A Three-Dimensional Imaging Method for the Quantification and Localization of Dynamic Cell Tracking Posttransplantation

Abstract

Cell transplantation has been proposed as a promising therapeutic strategy for curing the diseases requiring tissue repairing and functional restoration. A preclinical method to systematically evaluate the fates of donor cells in recipients, spatially and temporally, is demanded for judging therapeutic potentials for the particularly designed cell transplantation. Yet, the dynamic cell tracking methodology for tracing transplanted cells in vivo is still at its early phase. Here, we created a practical protocol for dynamically tracking cell via a three-dimensional (3D) technique which enabled us to localize, quantify, and overall evaluate the transplanted hepatocytes within a liver failure mouse model. First, the capacity of 3D bioluminescence imaging for quantifying transplanted hepatocytes was defined.
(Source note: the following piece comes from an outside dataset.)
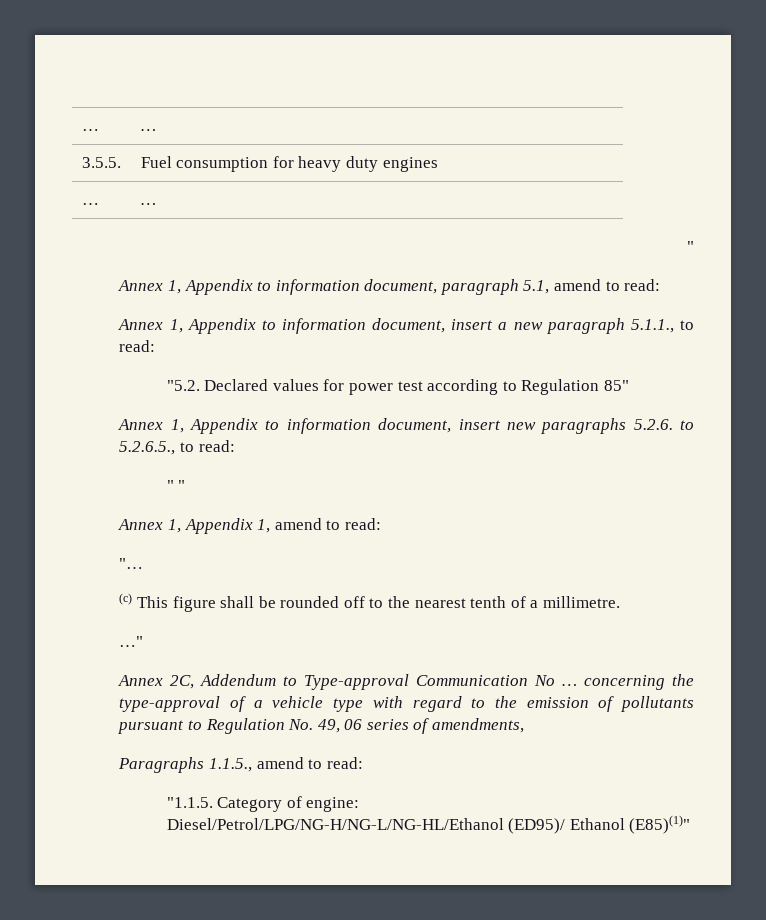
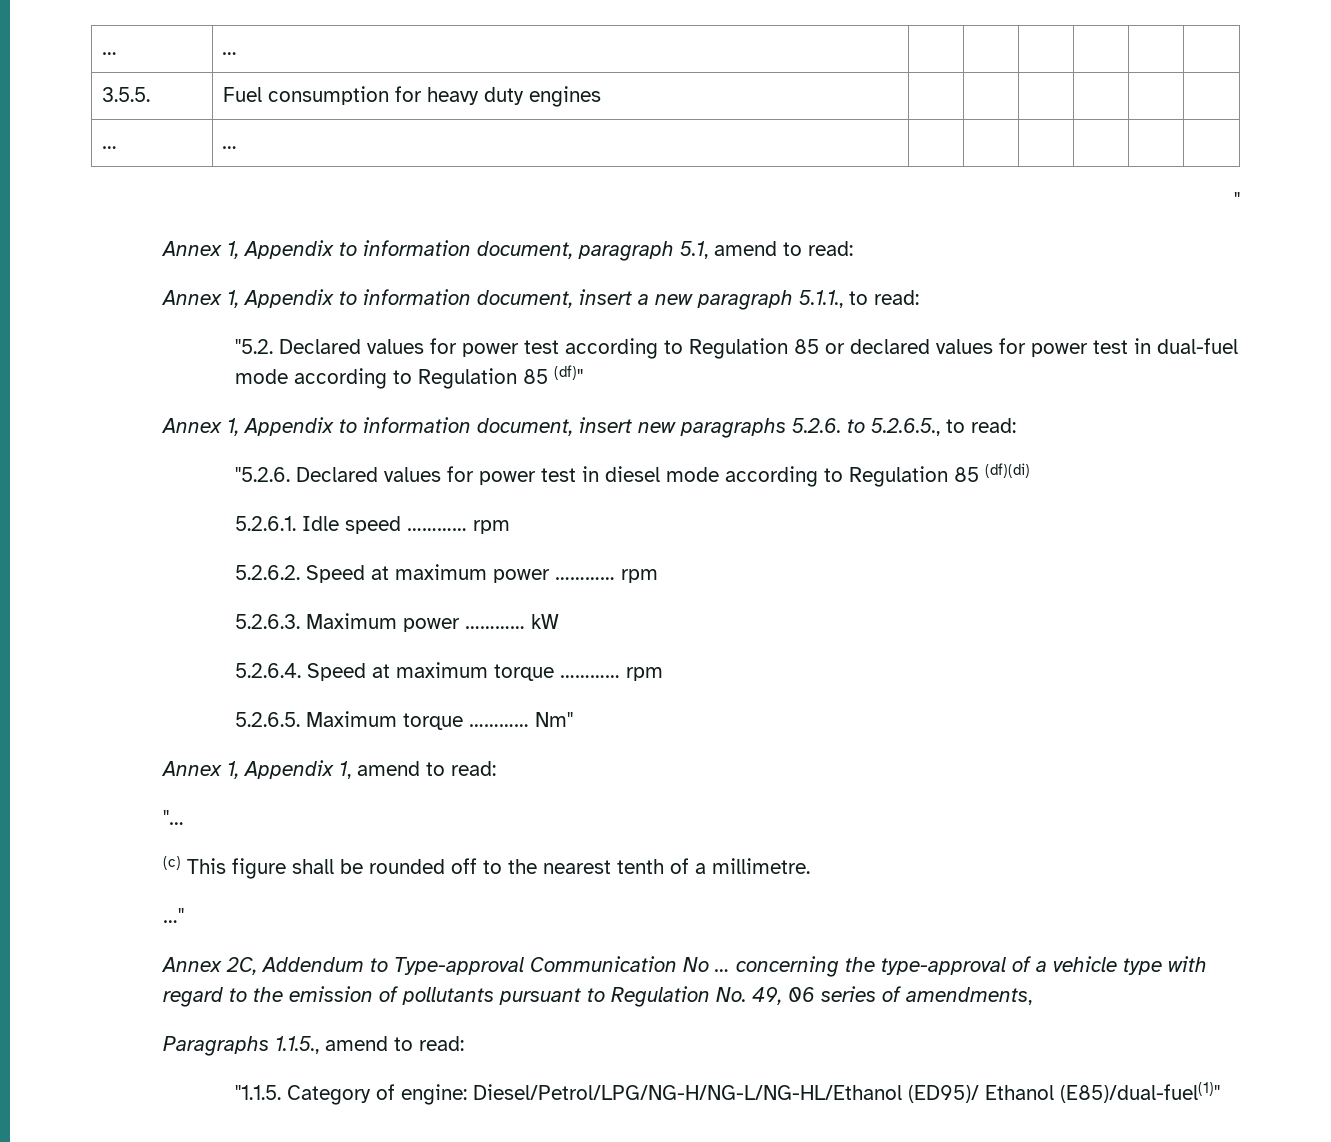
[604,380,630,391] 85" -> [794,338,1239,357] [235,365,584,389] 85 or declared values for power test in dual-fuel mode according to Regulation 85 (df)"
[166,480,186,491] " " -> [235,463,1031,487] [235,516,511,534] [235,564,659,583] [235,613,560,632] [235,662,664,681] [235,711,574,730] "5.2.6. Declared values for power test in diesel mode according to Regulation 85 (df)(di) // 5.2.6.1. Idle speed ………… rpm // 5.2.6.2. Speed at maximum power ………… rpm // 5.2.6.3. Maximum power ………… kW // 5.2.6.4. Speed at maximum torque ………… rpm // 5.2.6.5. Maximum torque ………… Nm"
[629,815,691,834] (E85)(1)" -> [1060,1082,1221,1103] (E85)/dual-fuel(1)"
Images obtained from the 3D bioluminescence imaging module were then combined with the CT scanner to reconstruct structure images of host mice. With those reconstructed images, precise locations of transplanted hepatocytes in the liver of the recipient were dynamically monitored. Immunohistochemistry staining of transplanted cells, and the serology assay of liver panel of the host mice were applied to verify the successful engraftment of donor cells in the host livers. Our protocol was practical for evaluating the engraftment efficiency of donor cells at their preclinical phases, which is also applicable as a referable standard for studying the fates of other transplanted cells, such as stem cell-derived cell types, during preclinical studies with cell transplantation therapy.